# EXCERPT TO READ:
Light and sound installation Cosmic Rain by artist Tilno Sepič deals with the analysis and visualization of the phenomenon of cosmic rays, invisible high-energy particles that originate from outer space, mostly outside our solar system.
The installation uses muon detectors that trigger strong flashing LED lights and the sound of electromagnets. In physics, muons are basic particles that are classified as electrons in the lepton family. On Earth, they form in the upper layers of the atmosphere when cosmic rays collide. Their decay time is 2.2 microseconds, yet they can be detected relatively easily on the Earth’s surface (with the right equipment), as the flow of muons at sea level is about one million per minute per square centimeter of horizontal surface. Technologies for such measurements have long been unavailable outside the laboratory and research-institutional context. In 2017, MIT published the Cosmic Watch muon detector plan developed by professors and doctoral students at the MIT and WiPAC (USA) and NCBJ (PL) institutes for upgrading the IceCube neutrino observatory in Antarctica. The Cosmic Watch detector uses a plastic scintillator as a detection medium and a silicon photomultiplier to detect light. When the muon passes through the scintillator, a weak light pulse is generated, which is amplified by the photomultiplier and converted into an electrical signal, which is recognized by the built-in microcontroller. Because they are open source, these detectors can also be adapted and used as triggers for light, sound or kinetic elements.

# SET TASKS:
1/ Answer these questions from the text about the Cosmic Rain installation:
(a) Which artist made the installation?
(b) In what year did MIT publish the Cosmic Watch muon detector plan?
(c) What does the Cosmic Watch detector use as its detection medium?
2/ Retype the text about the Cosmic Rain installation from "Light and sound" up to and including "our solar system.", keeping every word and mark unchanged.

# MATERIAL:

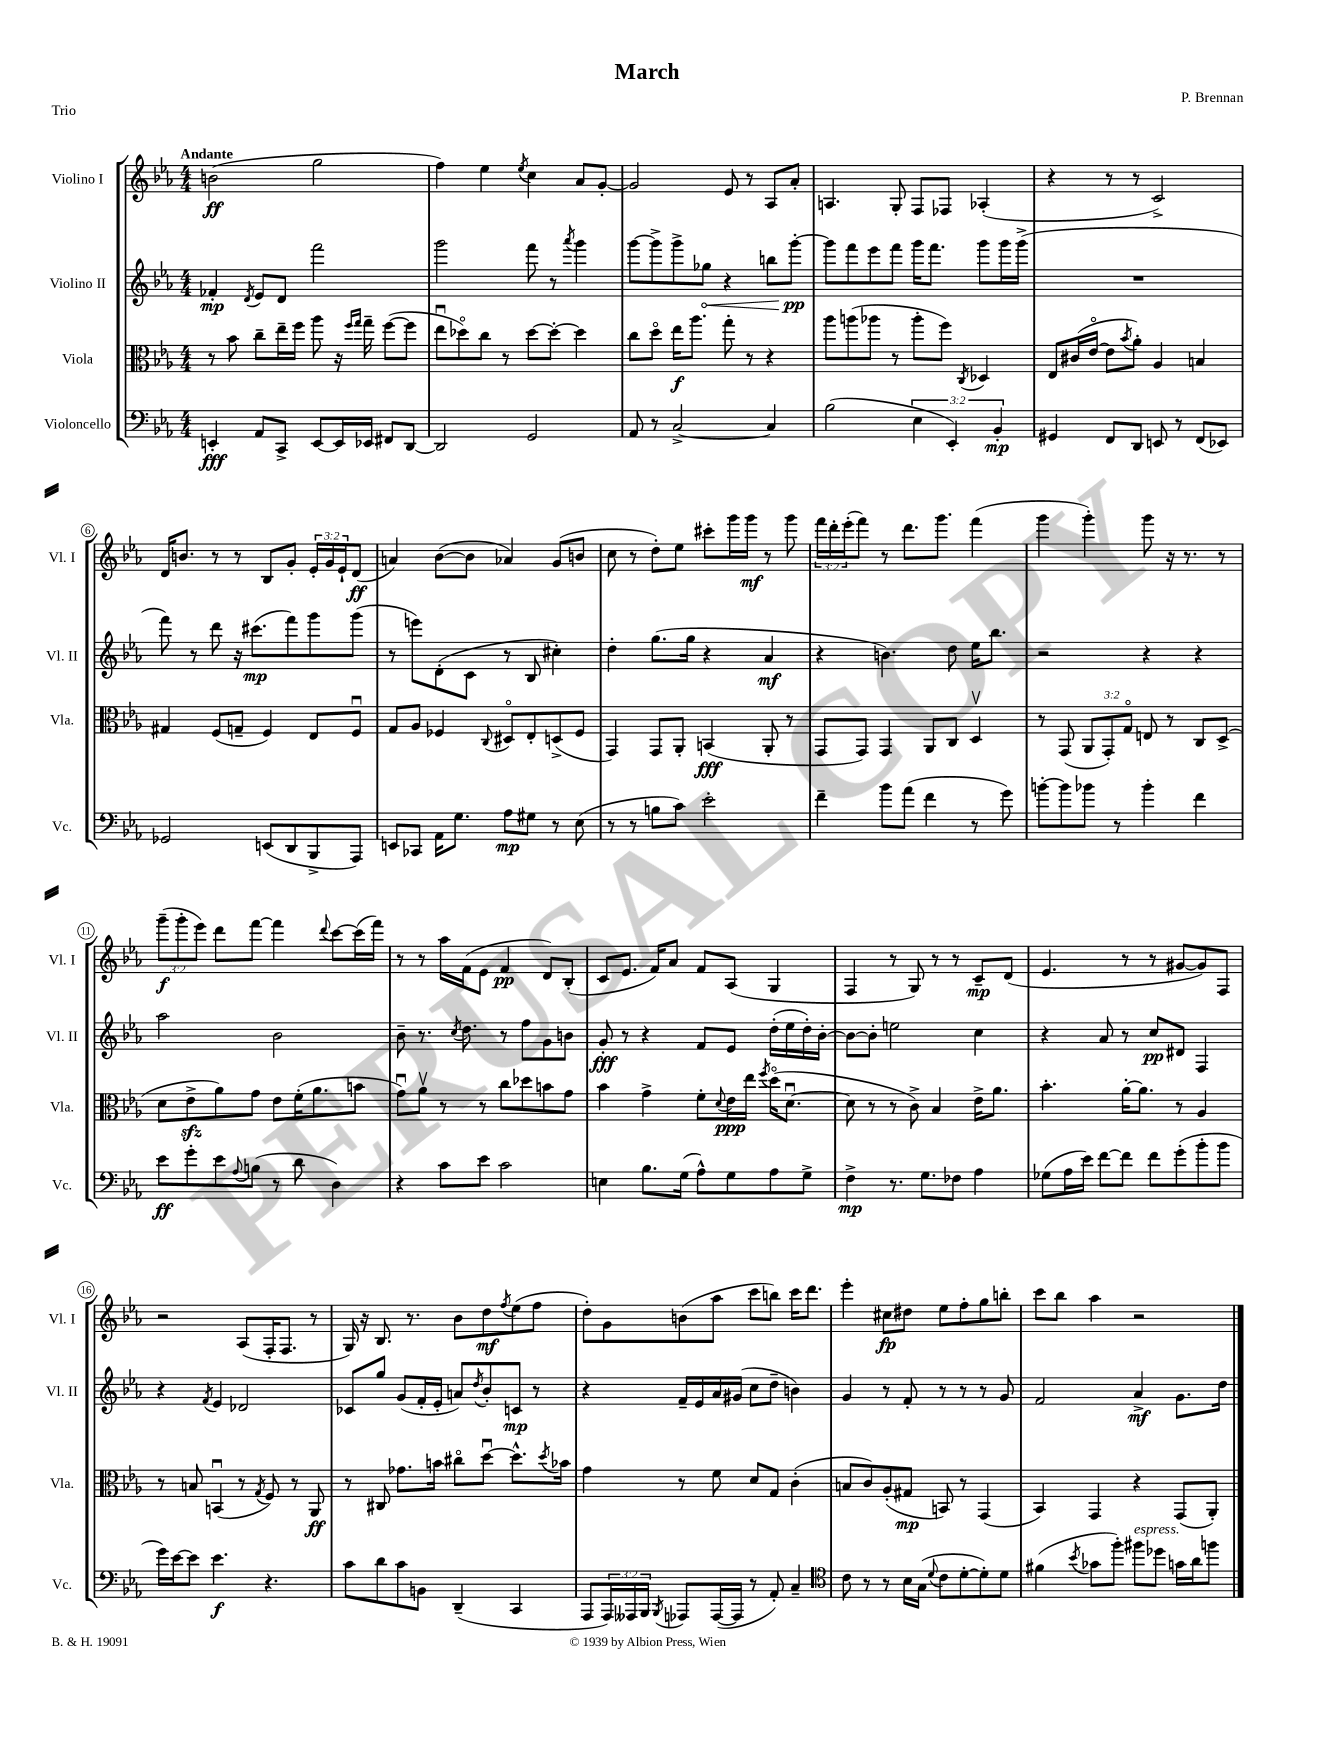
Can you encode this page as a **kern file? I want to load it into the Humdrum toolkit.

# RESPONSES PER TASK:
1/
(a) Tilno Sepič
(b) 2017
(c) A plastic scintillator

2/
Light and sound installation Cosmic Rain by artist Tilno Sepič deals with the analysis and visualization of the phenomenon of cosmic rays, invisible high-energy particles that originate from outer space, mostly outside our solar system.